Whether one does or does not have a taste for this
genre — basically music hall Gilbert and Sullivan — the Asian
stereotyping and parody here will either strike one as innocuous,
perhaps at worst an unfortunate residue of a different time or place —
or as completely beyond the bounds of civil etiquette.
From “Chon Kina”:
I’m the smartest little geisha in Japan
And the people call me Roli Poli San....
Chon kina, chon kina
Chon kina, chon kina
Nagasaki, Yokohama, Hakodaate ho!
From “Jolly young Jacks are we”:
We’ve seen all sorts and sizes too-
Some rather quaintly dress’d ones;
But give me eyes of English blue-
Believe me, they’re the best ones!
And — hold on — from “The Toy Monkey”:
Nobody doubts that this horrid Japanese
Wives — orientally has got;
One, two, three, or as many as you please....
Click! Click! he’s a monkey on a stick....
So I’ll keep him alive
Till my English friends arrive-
When I’ll wish him a polite good-day.
That number — written by a Lionel Monckton and inserted into
Sidney Jones’s score — precedes the charming ditty,
“Ching-a-ring-a-ree.” We will not go there.
Hyperion evidently has no compunctions recording — and then
re-releasing — this material. The well-written booklet essay elaborates
on Jones’s career and times, but never ventures a word regarding the
material, other than to explain that Jones’s hit followed on the
success of The Mikado. The
score couldn’t hope for a better performance; Ronald Corp leads the New
London Orchestra and a fine cast of singers, including Christopher
Maltman and Sarah Walker.
Basically this is a series of songs, mostly relentlessly upbeat, in the
“toe-tapping” mode, but with a weepy ballad or two thrown in. Most all
the tunes start on the tonic and return there as often as possible.
After about 10 minutes, how good some of Wagner’s knottiest chromaticism
would sound. After 30 minutes, one longs for Wozzeck, some Moses und Aron, Die Soldaten.
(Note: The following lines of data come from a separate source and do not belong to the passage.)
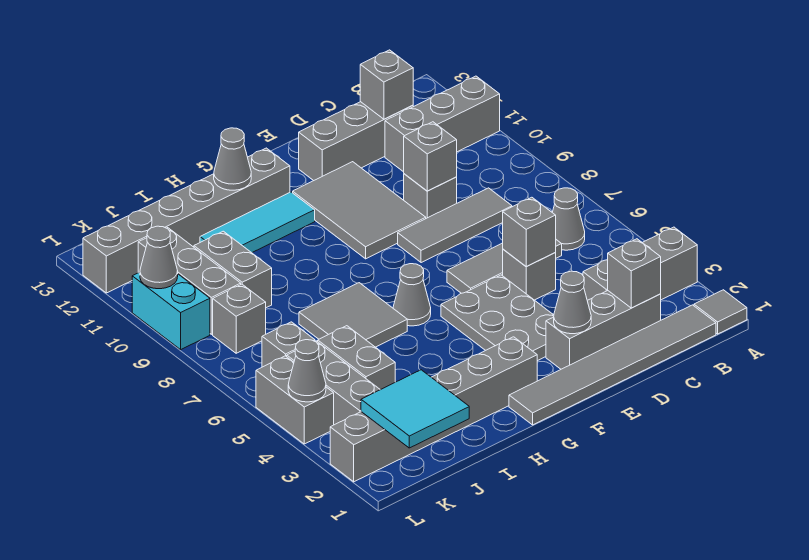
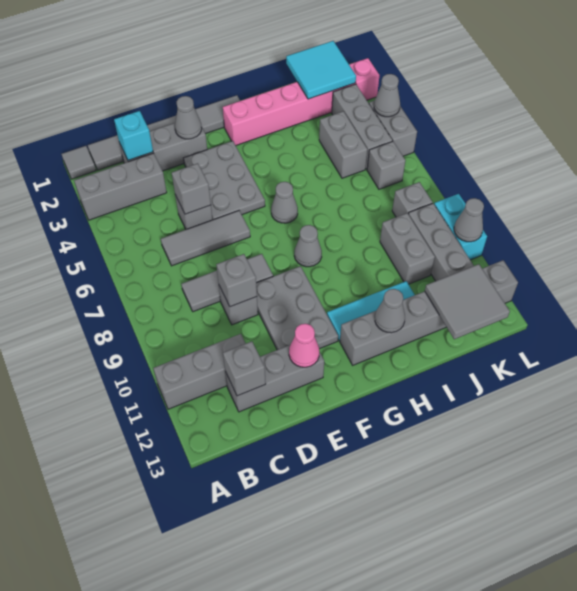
grey 1x1 cone [552,188,585,250] -> grey 1x1 cone moved to [294,225,322,267]
grey 1x1 brick [608,239,661,308] -> cyan 1x1 brick [114,111,153,160]
grey 2x3 tile [293,162,426,259] -> grey 2x3 plate [256,266,338,350]
none -> pink 1x1 cone [289,324,319,367]
grey 1x6 brick [330,337,537,482] -> pink 1x6 brick [223,58,379,145]
grey 2x2 tile [299,283,407,347] -> grey 2x2 tile moved to [425,264,510,339]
As the 75-minute mark approaches, keep any sharp objects away — the threat to do damage to one’s own eardrums is very real.
Evidently there is an audience for this music, as Hyperion has found
the original recording worthy of re-release on its “budget” label, Helios. If Jack Bauer, during next season’s 24,
must refrain from the more physical methods of extracting information
from hideous terrorists, perhaps he will avail himself of a boombox and
this recording, press the “repeat” button, sit back, and wait for the screaming to start. The world will be safe soon enough.